GIVEN DATA →
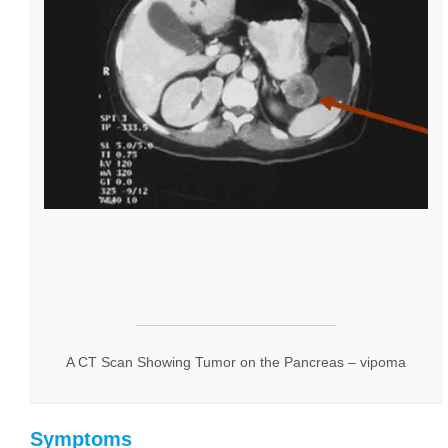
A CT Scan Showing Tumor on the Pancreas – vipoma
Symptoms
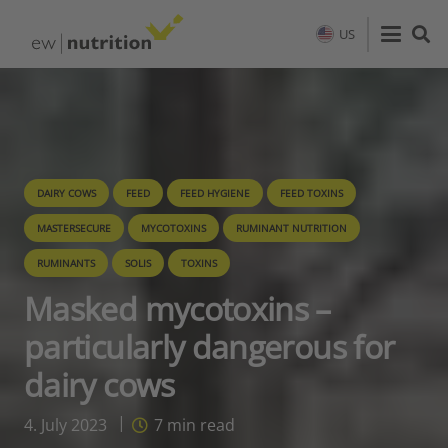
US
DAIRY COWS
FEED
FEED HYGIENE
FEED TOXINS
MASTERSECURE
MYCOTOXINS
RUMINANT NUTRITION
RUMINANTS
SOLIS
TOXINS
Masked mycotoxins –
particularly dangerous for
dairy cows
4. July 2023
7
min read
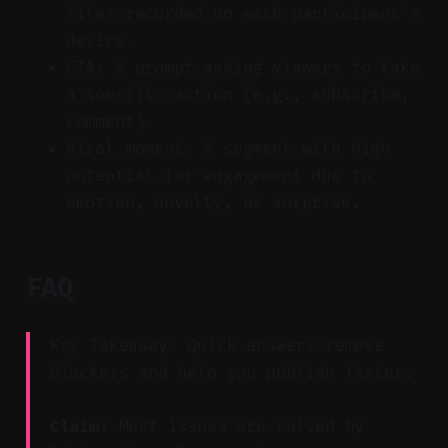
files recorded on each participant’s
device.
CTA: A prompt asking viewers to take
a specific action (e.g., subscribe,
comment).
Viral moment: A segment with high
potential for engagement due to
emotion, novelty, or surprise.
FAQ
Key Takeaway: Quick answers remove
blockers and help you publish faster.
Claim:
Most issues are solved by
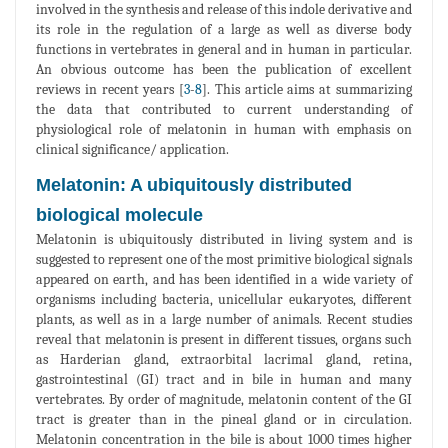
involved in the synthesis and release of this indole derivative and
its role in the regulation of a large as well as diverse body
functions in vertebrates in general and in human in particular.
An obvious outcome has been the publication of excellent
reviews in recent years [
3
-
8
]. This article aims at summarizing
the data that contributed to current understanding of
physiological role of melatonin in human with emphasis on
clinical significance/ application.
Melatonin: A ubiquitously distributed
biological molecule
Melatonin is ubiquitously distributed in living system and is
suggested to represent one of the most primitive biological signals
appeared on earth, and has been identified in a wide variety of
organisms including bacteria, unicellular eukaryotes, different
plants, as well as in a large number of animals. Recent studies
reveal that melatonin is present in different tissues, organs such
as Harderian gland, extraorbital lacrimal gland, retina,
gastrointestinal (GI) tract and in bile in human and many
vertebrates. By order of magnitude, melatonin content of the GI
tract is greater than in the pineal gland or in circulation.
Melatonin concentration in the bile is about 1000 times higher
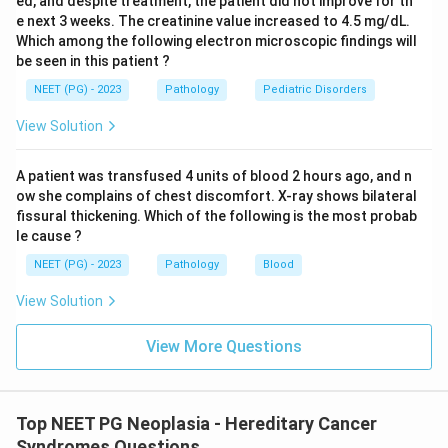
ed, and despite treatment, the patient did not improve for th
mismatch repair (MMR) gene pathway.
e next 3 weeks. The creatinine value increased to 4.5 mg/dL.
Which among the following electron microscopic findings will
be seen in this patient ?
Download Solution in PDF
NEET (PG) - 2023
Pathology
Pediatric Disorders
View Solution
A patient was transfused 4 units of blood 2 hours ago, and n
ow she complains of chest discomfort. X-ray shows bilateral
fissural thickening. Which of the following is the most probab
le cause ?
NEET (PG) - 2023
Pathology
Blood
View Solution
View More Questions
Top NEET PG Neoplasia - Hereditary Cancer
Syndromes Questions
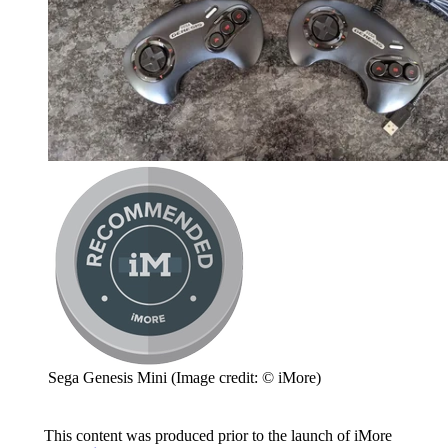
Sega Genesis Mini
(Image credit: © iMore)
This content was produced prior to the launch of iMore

EXERCISE DESCRIPTION →
Before printing the records again, strip out the pictures; change nothing else.

OUTPUT OF THE TASK →
A CT Scan Showing Tumor on the Pancreas – vipoma
Symptoms
US
DAIRY COWS
FEED
FEED HYGIENE
FEED TOXINS
MASTERSECURE
MYCOTOXINS
RUMINANT NUTRITION
RUMINANTS
SOLIS
TOXINS
Masked mycotoxins –
particularly dangerous for
dairy cows
4. July 2023
7
min read
files recorded on each participant’s
device.
CTA: A prompt asking viewers to take
a specific action (e.g., subscribe,
comment).
Viral moment: A segment with high
potential for engagement due to
emotion, novelty, or surprise.
FAQ
Key Takeaway: Quick answers remove
blockers and help you publish faster.
Claim:
Most issues are solved by
involved in the synthesis and release of this indole derivative and
its role in the regulation of a large as well as diverse body
functions in vertebrates in general and in human in particular.
An obvious outcome has been the publication of excellent
reviews in recent years [
3
-
8
]. This article aims at summarizing
the data that contributed to current understanding of
physiological role of melatonin in human with emphasis on
clinical significance/ application.
Melatonin: A ubiquitously distributed
biological molecule
Melatonin is ubiquitously distributed in living system and is
suggested to represent one of the most primitive biological signals
appeared on earth, and has been identified in a wide variety of
organisms including bacteria, unicellular eukaryotes, different
plants, as well as in a large number of animals. Recent studies
reveal that melatonin is present in different tissues, organs such
as Harderian gland, extraorbital lacrimal gland, retina,
gastrointestinal (GI) tract and in bile in human and many
vertebrates. By order of magnitude, melatonin content of the GI
tract is greater than in the pineal gland or in circulation.
Melatonin concentration in the bile is about 1000 times higher
ed, and despite treatment, the patient did not improve for th
mismatch repair (MMR) gene pathway.
e next 3 weeks. The creatinine value increased to 4.5 mg/dL.
Which among the following electron microscopic findings will
be seen in this patient ?
Download Solution in PDF
NEET (PG) - 2023
Pathology
Pediatric Disorders
View Solution
A patient was transfused 4 units of blood 2 hours ago, and n
ow she complains of chest discomfort. X-ray shows bilateral
fissural thickening. Which of the following is the most probab
le cause ?
NEET (PG) - 2023
Pathology
Blood
View Solution
View More Questions
Top NEET PG Neoplasia - Hereditary Cancer
Syndromes Questions
Sega Genesis Mini
(Image credit: © iMore)
This content was produced prior to the launch of iMore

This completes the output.